End of The Good Life: How the Financial Crisis Threatens a Lost Generation—and What We Can Do About It
“In its crisp brevity, End of the Good Life should be read by the under- and unemployed millions of Millennials.”
The United States loves its mythology. One of those great myths is the American Dream.
What makes the American Dream a myth? Myths, traditions, and customs rely on this very simple premise: if one does something for long enough, therefore it is correct.
The Millennials have inherited these traditions from their Boomer and Greatest Generation descendants. The American Dream is a post-World War II phenomenon resulting from a unique set of socioeconomic and geopolitical circumstances.
Great Britain also came out on the side of the winners, but was broke and soon to lose a global empire.
The Soviet Union, after fighting against the Nazi war machine, had a society that was devastated and depopulated, triumphant but still beholden to Stalinist terror.
France, relatively intact, had to work out issues involving Nazi collaboration and an accepted anti-Semitism stretching back to the Dreyfus Affair.
But the United States escaped physical devastation and economic hardship, harnessing a massive industrial base, a culture that advocated saving earnings, and the social safety net created by the New Deal. Being separated by two oceans also helped.

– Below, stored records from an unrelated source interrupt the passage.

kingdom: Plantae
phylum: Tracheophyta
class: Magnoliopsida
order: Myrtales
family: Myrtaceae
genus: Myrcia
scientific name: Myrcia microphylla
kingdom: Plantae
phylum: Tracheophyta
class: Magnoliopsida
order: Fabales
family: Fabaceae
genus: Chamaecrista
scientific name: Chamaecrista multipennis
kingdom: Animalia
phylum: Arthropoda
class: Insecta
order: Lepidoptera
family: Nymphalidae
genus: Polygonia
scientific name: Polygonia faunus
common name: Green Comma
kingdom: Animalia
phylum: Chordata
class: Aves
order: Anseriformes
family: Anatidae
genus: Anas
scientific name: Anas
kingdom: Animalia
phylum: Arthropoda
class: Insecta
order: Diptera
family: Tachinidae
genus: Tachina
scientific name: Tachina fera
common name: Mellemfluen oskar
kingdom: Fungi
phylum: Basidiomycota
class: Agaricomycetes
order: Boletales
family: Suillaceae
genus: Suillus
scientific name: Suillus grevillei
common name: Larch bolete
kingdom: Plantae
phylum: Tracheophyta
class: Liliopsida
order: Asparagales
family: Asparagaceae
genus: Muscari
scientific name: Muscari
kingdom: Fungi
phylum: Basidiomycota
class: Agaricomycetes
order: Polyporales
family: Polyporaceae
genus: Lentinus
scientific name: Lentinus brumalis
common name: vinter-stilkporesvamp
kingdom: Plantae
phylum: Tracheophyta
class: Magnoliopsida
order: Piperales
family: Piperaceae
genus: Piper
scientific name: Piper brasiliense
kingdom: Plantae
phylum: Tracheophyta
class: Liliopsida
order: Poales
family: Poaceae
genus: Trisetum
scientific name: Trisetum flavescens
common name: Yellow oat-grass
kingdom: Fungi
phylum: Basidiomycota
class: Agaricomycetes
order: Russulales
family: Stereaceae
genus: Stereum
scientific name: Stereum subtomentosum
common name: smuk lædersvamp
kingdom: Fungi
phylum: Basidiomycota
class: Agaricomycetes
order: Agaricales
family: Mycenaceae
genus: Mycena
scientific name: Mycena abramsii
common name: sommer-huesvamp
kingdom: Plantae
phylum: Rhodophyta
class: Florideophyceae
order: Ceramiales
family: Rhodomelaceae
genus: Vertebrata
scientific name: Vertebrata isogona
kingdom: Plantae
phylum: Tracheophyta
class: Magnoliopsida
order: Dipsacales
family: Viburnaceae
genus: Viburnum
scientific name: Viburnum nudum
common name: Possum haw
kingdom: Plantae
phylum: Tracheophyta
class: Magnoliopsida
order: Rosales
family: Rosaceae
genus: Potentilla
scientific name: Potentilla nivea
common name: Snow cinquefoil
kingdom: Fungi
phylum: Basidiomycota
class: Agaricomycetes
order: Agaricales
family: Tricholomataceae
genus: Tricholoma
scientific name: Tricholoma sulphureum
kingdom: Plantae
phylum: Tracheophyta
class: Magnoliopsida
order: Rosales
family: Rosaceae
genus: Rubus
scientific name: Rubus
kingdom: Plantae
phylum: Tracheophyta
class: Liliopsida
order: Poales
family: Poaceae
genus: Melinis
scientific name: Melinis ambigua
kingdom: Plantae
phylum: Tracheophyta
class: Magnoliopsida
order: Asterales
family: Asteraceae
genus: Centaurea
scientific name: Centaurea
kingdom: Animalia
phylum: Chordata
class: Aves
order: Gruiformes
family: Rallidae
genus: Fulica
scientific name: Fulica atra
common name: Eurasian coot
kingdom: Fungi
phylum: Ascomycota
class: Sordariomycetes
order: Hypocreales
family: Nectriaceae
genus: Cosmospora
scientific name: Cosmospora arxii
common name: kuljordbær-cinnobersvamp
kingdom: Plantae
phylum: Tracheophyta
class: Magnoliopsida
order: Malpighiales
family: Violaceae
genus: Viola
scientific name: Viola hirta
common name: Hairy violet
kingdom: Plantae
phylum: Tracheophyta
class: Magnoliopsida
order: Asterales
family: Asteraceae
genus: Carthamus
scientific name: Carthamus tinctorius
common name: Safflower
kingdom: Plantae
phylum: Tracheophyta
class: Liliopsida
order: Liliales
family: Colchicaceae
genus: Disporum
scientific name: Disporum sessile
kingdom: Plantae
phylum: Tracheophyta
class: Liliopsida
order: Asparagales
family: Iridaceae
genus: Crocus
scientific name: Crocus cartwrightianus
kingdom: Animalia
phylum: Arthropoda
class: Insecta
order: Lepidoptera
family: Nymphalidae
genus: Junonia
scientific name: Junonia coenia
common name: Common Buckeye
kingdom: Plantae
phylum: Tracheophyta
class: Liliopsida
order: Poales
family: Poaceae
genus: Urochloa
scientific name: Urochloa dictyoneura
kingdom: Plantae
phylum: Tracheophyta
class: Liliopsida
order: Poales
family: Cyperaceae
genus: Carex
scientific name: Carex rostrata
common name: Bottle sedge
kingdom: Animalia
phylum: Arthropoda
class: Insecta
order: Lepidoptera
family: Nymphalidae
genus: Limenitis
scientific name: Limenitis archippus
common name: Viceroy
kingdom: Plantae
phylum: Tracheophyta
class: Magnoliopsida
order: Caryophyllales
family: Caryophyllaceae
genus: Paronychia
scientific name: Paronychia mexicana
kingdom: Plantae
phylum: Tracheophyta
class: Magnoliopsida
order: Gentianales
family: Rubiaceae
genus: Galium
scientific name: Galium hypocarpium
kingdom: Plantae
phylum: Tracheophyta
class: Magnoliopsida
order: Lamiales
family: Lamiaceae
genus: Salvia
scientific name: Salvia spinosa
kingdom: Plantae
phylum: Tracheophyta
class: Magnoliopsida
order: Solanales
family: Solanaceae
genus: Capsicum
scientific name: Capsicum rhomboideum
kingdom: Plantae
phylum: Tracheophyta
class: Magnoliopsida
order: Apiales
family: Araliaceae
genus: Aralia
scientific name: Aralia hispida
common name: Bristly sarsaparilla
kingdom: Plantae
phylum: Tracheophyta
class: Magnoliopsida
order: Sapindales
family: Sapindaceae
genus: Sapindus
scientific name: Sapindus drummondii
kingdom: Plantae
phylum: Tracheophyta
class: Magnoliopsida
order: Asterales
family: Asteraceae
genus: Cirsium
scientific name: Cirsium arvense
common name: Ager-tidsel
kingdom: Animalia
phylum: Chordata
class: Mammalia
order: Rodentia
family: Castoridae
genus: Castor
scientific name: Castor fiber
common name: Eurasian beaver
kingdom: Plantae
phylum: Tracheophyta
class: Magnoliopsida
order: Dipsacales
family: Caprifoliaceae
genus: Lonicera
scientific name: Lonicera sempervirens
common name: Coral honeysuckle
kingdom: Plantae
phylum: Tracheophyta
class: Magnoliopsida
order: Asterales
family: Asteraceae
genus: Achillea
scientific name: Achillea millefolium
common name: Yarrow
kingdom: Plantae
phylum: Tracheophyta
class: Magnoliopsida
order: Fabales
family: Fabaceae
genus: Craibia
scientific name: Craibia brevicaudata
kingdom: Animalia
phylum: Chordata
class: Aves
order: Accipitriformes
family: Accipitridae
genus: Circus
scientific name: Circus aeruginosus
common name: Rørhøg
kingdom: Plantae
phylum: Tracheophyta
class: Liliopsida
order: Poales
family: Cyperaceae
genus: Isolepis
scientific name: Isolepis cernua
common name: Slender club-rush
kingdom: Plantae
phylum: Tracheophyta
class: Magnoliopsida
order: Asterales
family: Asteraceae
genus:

So again what is the American Dream? A home in the suburbs, two kids, and a car in every garage. To put a Barthesian spin on it, the American Dream is shorthand for white suburban America and the real possibility of upward mobility, a college education, and a capacious social safety net.
That's all gone now.
Now what? Riva Froymovich attempts to answer that in her book, End of the Good Life: How the Financial Crisis Threatens a Lost Generation—and What We Can Do About It.
In a series of vignettes, Ms. Froymovich, a reporter from the Wall Street Journal and Dow Jones Newswires, relates the devastating and global impact of the economic meltdown.
She profiles American, European, and Asian individuals struggling to make ends meet in these new hard times. College educated but saddled with student loan debt, paying for the mishaps of deregulatory mania in the financial sector and hopping from one short-term contract to another, if employment is found at all, these individuals show the human faces of the Great Recession. (Whoever coined the term Great Recession had a gift for understatement.)
Ms. Froymovich also points out the specific hardships endured by Millennials, the population born between 1976 and 2000. (This reviewer is a Millennial, born on the earlier end of the spectrum.)
In addition to the deregulatory mania, Millennials, especially those with student loan debt, have to contend with the reality that there are no bailouts for them. Sink billions in investment fraud, the government will drive up dump trucks full of money for the executives who engineered it. Have thousands of dollars of student loan debt, suck it up!
Coupled with these bailouts is the worldwide trend to enact austerity measures, meaning funding for the social safety net gets eviscerated with the addition of increased taxes. Ms. Froymovich explains with devastating clarity that this is exactly the wrong strategy for economic recovery.
While the problems are enumerated, this book triumphs in its second half, where she puts forward a series of solutions. Some are sensible and practical, others are more pie in the sky. But all are worth contemplating since worldwide governments and the corporate world seem keen on solving the Great Recession.
Solutions involve everything from schools emphasizing vocational training as opposed to the assumption that all high school students are destined for college. A more idealistic notion is the creation of a Cabinet-level position for an Office of Youth since young people are notoriously underrepresented in government discussions.
In its crisp brevity, End of the Good Life should be read by the under- and unemployed millions of Millennials. The global prospects are bleak, the global economic situation still dire, and the government doesn't care about you (unless the campaign contribution is hefty).
What does that mean?
Millennials will have to find the solution. Look at it this way: Who do the Greatest Generation and Boomers ask when they have a computer or technological issue? Fixing this awful financial catastrophe has got to be somewhat easier than explaining how email works to someone computer illiterate.
With the flames subsiding, now is the time to stop complaining and to start brainstorming on the solutions needed to claw out of this global financial disaster.